> **What is asked**:
**1.** Could you copy the part of the Fibonacci matrix post between "But we want" and "nth Fibonacci number.", inclusive?
**2.** Can you carry on the Fibonacci matrix post from the point where it stops?

> **Selected text**:
•••••
### iamrajiv's blog

By iamrajiv, history, 5 weeks ago,

The Fibonacci numbers occur as the ratio of successive convergents of the continued fraction for $\varphi$, and the matrix formed from successive convergents of any continued fraction has a determinant of $+1$ or $-1$.

$\varphi=1+\cfrac1{1+\cfrac1{1+\cfrac1{1+\cfrac1{1+\ddots}}}}$

The matrix representation gives the following closed-form expression for the Fibonacci numbers i.e.

${\begin{pmatrix}1&1\\\ 1&0\end{pmatrix}}^n=\begin{pmatrix}F_{n+1}&F_n\\\ F_n&F_{n-1}\end{pmatrix}$

The matrix is multiplied $n$ time because then only we can get the $(n+1)^{th}$ Fibonacci number as the element at the row and the column $(0,0)$ in the resultant matrix.

If we apply the above method without using recursive multiplication of matrix, then the Time Complexity: $O(n)$ and Space Complexity: $O(1)$.

But we want Time Complexity: $O(log\ n)$, so we have to optimize the above method, which can be done by recursive multiplication of matrix to get the $n^{th}$ power.

Implementation of the above rule can be found below.

#include <stdio.h>

void multiply(int F[2][2], int M[2][2]);

void power(int F[2][2], int n);

/*
The function that returns nth Fibonacci number.
*/

int fib(int n) {
int F[2][2] = {{1, 1}, {1, 0}};
if (n == 0)
return 0;
power(F, n - 1);
return F[0][0];
}

/*
Optimized using recursive multiplication.
*/

void power(int F[2][2], int n) {
if ( n == 0 || n == 1)
return;
int M[2][2] = {{1, 1}, {1, 0}};
power(F, n / 2);
multiply(F, F);
if (n % 2 != 0)
•••••
Dataset rows
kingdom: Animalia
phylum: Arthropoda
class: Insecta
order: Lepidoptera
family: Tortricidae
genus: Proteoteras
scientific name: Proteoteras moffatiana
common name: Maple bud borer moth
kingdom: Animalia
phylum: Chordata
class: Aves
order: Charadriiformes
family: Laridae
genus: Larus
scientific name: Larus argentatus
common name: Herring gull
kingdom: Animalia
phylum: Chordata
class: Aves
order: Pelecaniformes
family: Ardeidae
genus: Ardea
•••••
> **Responses to the tasks**:
**1.**
But we want Time Complexity: $O(log\ n)$, so we have to optimize the above method, which can be done by recursive multiplication of matrix to get the $n^{th}$ power.

Implementation of the above rule can be found below.

#include <stdio.h>

void multiply(int F[2][2], int M[2][2]);

void power(int F[2][2], int n);

/*
The function that returns nth Fibonacci number.

**2.**
multiply(F, M);
}

void multiply(int F[2][2], int M[2][2]) {
int x = F[0][0] * M[0][0] + F[0][1] * M[1][0];
int y = F[0][0] * M[0][1] + F[0][1] * M[1][1];
int z = F[1][0] * M[0][0] + F[1][1] * M[1][0];
int w = F[1][0] * M[0][1] + F[1][1] * M[1][1];
F[0][0] = x;
F[0][1] = y;
F[1][0] = z;
F[1][1] = w;
}

int main() {
printf("%d\n", fib(15));
/*
15th Fibonacci number is 610.
*/
return 0;
}


• -14

 » 5 weeks ago, # | ← Rev. 2 →   +16 Is this tested? :/  power(F, n / 2); multiply(F, F); I think you're supposed to do multiply(F, F) before power(F, n / 2);.edit: oops my bad
•  » » 5 weeks ago, # ^ |   0 That would be incorrect, like for fib(15) answer should be 160. If I do multiply(F, F) before power(F, n / 2), it will give output 89, which is incorrect.
•  » » 5 weeks ago, # ^ | ← Rev. 2 →   0 Just a side note, interchanging the line does not work because the matrix M is hard-coded in the power() function. Otherwise, both ordering would give the correct answer. void power(int F[2][2], int n) { if (n == 0 || n == 1) return; int M[2][2] = {{F[0][0], F[0][1]}, {F[1][0], F[1][1]}}; // modified power(F, n / 2); multiply(F, F); if (n % 2 != 0) multiply(F, M); } Hard-coding values can lead to confusing situations and a pain to debug, hence, should be avoided.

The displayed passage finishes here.